# why is my hedgehog biting me?



## hedgehogbella (Oct 12, 2014)

I have heared that some hedgehogs might bite you is your hands smell like food. When I lay on the couch with my hedgehog she bites me. She doesnt bite my hand. She usaly bites my feet or chest or legs. It can realy annoy me sometimes. Any ideas why she is doing this and how to stop it?


----------



## Lilysmommy (Jan 7, 2009)

Hedgehogs like strong scents, and the places you've mentioned can be smelly (feet) or may be where you put perfume or cologne on (chest). The best thing is just to prevent her from being near those areas long enough that she's tempted to take a bite.


----------



## David147 (Mar 6, 2015)

There can be several reasons that a hedgehog would bite you. You may have been bugging him or doing something that scared him, so he bit to protect himself. You might have had something on your fingers that smelled like food, so he was taking a nip to see if it tasted nice, too. Or he may have learned that biting gets him put back in his cage. 
For the first one, if your hedgehog's new to you, he might be scared because he doesn't know you and doesn't know that you're a friend. You may be going too fast with the bonding process. Try just holding him in your lap on a blanket, maybe with part of the blanket over him. Don't try touching him, just let him sit quietly and fall asleep if he wants to. He will slowly get to know your scent this way and start to relax around you. If you have a younger hedgehog, he may be quilling, which is painful. If you're trying to pet him, he may have bitten you because it hurts when you press down on his sore skin. Also, try to keep your fingers away from his nose/mouth while you're handling him so that he doesn't see something strange coming towards his face. 
For the second scenario, make sure that you wash your hands before you take your hedgehog out.
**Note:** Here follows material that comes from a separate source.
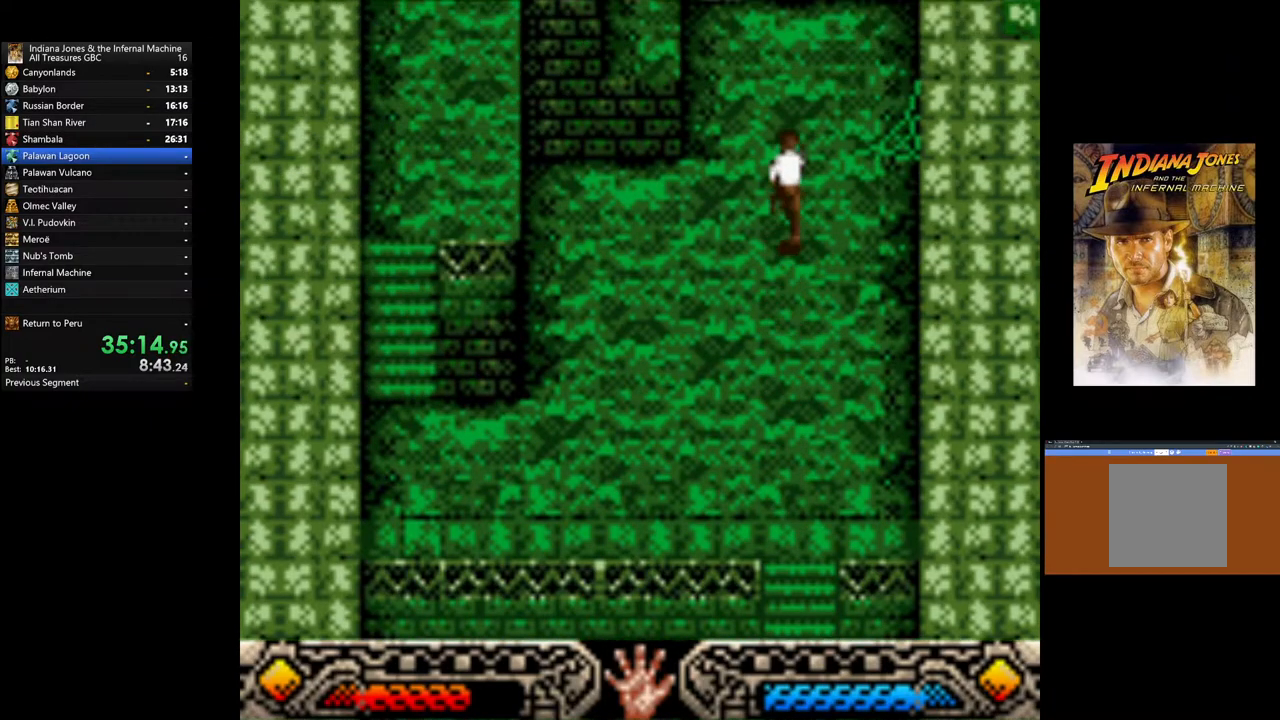
{"buttons": ["B"], "left_stick": "up-left", "right_stick": "center", "events": [[283, "left_stick", "up-left"], [417, "B", "down"]]}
If you're handfeeding treats, you may want to just put the treat down in front of the hedgehog instead of letting him take it from your fingers. They can't see well and he may mistake your finger for another treat. 
For the last one, make sure that you don't put your hedgehog back into his cage right after he's bitten you. If he does bite you again, blow gently into his face to discourage the behavior. Hopefully, he'll learn to stop biting soon.


----------



## rodanthi (Feb 7, 2014)

Hector always goes for my feet cos he likes smells....that one is a fact of life so I just have to keep him away from them. May be the same for you.
Other areas she may not be biting you on purpose - e.g. if she is playing with your clothing or something and she gets you by accident. Happens when Alba is trying to eat my shirt buttons sometimes.


----------



## Ally's_Oliver (Feb 8, 2015)

My hedgehog will almost always nibble on me if I have denim jeans on. I guess he just likes the texture. He'll tug on it too.


----------